This thread has been locked.

If you have a related question, please click the "Ask a related question" button in the top right corner. The newly created question will be automatically linked to this question.

LDW from L2 in 6455

Does anyone hade this problem? May be someone knows the solution?

 

 

 

  • That's in the ballpark of a single read-miss to L2 as documented in Chapter 3.2 of spru862.

  • Thanks.

    So if I understand correctly, functions with many LDW instructions will execute much more faster on 6416 then 6455 because of read-misses? For example 8k points FFT (more than L1D) on 6455 will executed slower then on 6455?

  • Sevan Varypaev said:

    So if I understand correctly, functions with many LDW instructions will execute much more faster on 6416 then 6455 because of read-misses? For example 8k points FFT (more than L1D) on 6455 will executed slower then on 6455?

Exercise instructions:
a. Answer these from the forum thread on LDW from L2 in the 6455, one per line:
(i) Which chapter of which document does a reply cite for a single read-miss to L2?
(ii) What does the thread's notice say happens to a newly created related question?
(iii) How many points does the FFT in the follow-up example have?
b. Carry the forum thread on LDW from L2 in the 6455 forward from its final post.

Dataset content:
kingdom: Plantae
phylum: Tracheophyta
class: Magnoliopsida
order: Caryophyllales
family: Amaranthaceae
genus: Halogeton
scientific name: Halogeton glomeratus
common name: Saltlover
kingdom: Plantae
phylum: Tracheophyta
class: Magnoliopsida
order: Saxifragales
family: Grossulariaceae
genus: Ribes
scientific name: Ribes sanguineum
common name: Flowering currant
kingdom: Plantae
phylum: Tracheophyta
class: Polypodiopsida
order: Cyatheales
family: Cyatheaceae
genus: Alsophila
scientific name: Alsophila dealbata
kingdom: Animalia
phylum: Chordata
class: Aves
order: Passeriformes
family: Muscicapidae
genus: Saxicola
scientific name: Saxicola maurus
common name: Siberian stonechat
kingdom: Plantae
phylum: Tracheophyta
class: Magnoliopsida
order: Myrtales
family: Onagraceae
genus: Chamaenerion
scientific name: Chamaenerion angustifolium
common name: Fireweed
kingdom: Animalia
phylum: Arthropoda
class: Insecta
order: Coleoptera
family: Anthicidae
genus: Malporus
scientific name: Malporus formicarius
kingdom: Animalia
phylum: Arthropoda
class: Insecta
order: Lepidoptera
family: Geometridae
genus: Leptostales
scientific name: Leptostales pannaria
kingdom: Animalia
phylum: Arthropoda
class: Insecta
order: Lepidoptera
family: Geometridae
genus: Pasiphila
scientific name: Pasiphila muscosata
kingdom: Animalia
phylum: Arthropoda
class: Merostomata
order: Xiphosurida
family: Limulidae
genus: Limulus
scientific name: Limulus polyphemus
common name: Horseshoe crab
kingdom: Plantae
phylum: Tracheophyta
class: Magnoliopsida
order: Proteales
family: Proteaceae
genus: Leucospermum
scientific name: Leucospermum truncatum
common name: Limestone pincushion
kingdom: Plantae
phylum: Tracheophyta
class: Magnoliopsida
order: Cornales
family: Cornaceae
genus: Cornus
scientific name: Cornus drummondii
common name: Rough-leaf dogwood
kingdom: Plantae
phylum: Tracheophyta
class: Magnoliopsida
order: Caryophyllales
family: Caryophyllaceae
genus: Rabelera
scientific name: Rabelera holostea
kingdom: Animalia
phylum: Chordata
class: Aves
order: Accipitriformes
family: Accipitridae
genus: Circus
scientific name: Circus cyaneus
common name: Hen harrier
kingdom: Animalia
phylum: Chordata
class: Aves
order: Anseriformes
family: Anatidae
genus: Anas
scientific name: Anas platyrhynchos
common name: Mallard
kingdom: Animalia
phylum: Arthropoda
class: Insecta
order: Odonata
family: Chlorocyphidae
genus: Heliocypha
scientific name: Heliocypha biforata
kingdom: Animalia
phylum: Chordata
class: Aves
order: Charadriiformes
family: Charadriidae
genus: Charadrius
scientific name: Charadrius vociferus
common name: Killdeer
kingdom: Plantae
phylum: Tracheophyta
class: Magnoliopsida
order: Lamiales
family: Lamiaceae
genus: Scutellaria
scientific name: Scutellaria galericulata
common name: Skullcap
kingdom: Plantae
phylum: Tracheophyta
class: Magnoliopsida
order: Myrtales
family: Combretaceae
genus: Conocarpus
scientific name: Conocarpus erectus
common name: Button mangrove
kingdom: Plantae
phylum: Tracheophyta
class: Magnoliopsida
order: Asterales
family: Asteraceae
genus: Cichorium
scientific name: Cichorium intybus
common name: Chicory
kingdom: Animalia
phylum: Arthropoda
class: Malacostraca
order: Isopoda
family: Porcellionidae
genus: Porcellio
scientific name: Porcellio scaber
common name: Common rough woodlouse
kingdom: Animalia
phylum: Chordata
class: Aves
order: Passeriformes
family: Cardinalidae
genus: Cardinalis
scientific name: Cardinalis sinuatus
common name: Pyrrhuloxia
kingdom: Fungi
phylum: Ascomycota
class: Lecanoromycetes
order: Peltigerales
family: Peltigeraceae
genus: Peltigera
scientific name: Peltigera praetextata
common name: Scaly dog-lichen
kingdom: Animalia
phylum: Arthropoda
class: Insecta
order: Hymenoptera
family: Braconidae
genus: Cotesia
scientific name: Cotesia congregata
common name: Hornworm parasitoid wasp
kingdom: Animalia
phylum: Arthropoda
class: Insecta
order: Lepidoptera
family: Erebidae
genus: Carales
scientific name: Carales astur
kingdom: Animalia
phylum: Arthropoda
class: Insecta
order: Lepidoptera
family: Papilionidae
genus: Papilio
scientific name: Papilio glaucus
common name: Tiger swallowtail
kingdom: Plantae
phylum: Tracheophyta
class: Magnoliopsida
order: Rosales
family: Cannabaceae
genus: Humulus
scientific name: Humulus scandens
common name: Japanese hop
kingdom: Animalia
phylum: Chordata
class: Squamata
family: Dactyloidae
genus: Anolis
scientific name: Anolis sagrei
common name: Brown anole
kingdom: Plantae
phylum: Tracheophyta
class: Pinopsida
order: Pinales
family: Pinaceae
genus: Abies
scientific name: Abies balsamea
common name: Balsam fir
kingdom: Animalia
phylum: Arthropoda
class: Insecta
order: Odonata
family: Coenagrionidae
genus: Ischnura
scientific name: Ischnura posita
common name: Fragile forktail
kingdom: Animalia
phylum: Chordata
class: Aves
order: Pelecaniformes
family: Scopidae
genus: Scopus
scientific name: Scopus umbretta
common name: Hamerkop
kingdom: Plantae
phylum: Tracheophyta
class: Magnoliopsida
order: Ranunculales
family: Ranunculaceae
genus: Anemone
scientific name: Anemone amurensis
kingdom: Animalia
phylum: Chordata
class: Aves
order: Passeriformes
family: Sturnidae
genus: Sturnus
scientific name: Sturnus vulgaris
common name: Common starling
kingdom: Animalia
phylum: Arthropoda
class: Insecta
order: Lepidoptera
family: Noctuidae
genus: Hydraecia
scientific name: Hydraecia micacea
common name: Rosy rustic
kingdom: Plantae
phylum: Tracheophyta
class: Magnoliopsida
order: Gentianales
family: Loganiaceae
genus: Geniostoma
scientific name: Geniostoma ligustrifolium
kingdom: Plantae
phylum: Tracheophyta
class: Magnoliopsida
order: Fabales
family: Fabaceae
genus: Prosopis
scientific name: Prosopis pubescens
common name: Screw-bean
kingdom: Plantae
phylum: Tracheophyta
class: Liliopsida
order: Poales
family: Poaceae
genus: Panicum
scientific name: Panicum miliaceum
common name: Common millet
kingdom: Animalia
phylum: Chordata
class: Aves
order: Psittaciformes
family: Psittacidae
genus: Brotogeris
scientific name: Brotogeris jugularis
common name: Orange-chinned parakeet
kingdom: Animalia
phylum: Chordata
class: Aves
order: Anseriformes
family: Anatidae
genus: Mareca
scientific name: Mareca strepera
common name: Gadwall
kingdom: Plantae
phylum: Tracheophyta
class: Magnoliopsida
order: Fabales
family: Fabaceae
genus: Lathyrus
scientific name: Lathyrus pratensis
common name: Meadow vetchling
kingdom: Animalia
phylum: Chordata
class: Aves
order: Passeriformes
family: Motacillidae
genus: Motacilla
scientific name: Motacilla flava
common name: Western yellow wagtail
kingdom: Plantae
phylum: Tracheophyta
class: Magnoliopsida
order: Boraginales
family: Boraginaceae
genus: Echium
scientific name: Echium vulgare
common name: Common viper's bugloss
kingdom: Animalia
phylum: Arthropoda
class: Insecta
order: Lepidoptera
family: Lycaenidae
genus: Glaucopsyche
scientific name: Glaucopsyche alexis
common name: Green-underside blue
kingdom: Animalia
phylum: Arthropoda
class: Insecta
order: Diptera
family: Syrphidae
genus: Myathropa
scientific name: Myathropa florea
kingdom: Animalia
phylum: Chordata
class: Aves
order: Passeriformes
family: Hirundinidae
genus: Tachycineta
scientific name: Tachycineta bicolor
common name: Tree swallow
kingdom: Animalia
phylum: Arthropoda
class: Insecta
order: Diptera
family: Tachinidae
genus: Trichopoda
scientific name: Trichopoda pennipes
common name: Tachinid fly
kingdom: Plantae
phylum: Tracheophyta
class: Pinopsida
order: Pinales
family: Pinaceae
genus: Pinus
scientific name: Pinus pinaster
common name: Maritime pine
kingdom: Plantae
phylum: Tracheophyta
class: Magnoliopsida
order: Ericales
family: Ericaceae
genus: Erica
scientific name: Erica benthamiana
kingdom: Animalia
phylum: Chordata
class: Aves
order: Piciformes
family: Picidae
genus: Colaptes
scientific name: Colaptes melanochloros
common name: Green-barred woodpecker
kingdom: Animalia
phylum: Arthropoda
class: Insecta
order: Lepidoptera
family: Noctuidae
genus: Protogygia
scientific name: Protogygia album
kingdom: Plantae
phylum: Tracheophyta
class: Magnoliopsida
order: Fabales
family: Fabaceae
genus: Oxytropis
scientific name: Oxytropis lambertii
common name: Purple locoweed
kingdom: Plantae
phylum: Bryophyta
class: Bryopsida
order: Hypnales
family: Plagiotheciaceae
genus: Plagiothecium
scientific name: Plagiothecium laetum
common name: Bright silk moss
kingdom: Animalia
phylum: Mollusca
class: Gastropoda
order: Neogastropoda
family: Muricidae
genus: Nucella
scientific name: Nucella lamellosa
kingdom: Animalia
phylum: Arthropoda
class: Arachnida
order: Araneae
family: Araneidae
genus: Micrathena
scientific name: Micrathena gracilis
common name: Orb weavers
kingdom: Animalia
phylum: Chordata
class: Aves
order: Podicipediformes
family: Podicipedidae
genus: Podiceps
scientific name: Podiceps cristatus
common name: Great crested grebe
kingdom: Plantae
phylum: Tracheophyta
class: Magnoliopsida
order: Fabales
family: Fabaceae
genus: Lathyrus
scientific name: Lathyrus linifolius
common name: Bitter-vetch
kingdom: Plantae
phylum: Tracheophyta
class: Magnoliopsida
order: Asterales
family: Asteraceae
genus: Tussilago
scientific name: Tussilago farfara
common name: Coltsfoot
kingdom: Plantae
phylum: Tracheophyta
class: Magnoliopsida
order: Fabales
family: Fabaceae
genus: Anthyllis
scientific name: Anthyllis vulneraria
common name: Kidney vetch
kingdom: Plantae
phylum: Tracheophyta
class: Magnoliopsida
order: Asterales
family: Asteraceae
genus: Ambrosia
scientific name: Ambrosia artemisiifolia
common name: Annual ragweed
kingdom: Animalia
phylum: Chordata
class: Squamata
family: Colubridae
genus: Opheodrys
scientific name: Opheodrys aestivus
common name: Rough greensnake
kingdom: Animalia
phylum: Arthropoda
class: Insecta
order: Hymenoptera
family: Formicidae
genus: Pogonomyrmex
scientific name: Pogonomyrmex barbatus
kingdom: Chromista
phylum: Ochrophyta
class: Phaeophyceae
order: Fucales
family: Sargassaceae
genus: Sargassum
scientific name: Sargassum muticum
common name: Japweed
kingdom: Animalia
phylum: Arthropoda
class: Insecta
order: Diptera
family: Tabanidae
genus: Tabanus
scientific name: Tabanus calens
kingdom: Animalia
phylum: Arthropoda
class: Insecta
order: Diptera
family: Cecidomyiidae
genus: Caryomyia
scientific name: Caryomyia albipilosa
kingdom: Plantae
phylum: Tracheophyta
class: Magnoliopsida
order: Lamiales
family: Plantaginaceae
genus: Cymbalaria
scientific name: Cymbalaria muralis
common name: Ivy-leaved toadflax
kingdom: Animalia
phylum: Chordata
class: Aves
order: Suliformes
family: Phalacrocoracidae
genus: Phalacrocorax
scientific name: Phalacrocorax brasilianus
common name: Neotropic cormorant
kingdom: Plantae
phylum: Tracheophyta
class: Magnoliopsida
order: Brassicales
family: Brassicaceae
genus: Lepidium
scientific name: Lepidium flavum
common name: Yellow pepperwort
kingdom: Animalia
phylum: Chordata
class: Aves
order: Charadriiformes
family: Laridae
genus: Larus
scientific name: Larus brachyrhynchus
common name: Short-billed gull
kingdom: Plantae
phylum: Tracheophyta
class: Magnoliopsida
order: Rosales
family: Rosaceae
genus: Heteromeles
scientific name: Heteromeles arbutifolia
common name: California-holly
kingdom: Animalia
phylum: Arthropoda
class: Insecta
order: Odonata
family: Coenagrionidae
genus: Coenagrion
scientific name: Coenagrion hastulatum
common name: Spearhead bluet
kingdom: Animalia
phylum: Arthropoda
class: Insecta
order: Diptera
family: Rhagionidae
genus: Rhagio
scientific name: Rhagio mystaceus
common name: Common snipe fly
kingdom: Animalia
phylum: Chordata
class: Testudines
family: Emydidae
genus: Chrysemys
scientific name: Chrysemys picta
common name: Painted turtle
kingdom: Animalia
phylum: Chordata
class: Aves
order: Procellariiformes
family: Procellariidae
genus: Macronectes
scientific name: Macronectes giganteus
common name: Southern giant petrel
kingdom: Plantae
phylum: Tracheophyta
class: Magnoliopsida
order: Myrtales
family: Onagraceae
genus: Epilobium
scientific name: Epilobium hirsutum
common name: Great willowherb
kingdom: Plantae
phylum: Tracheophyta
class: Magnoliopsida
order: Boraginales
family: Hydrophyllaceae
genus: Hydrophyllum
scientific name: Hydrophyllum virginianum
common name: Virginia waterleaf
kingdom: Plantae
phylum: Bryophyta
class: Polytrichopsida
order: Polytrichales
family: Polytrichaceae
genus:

Answers by task:
a.
(i) Chapter 3.2 of spru862
(ii) It is automatically linked to this question.
(iii) 8k points

b.
    That's a difficult question to answer.  Keep in mind the number I mentioned is for a single read-miss.  There is "miss pipelining" that would reduce that overhead in many algorithms.  So although the L2 miss takes longer on 64x+ than 64x, you get many other advantages in 64x+ which could also help from performance perspective:

    • Larger L1 cache sizes (fewer misses).
    • Larger L2 cache sizes (fewer misses).
    • Compact instructions (better code density, i.e. more instructions can fit in a cache line)
    • Non-inclusive cache (reduces the number of "unnecessary" writeback-invalidates which ultimately result in a cache miss)
    • SPLOOP buffer (better code density, interruptible loops)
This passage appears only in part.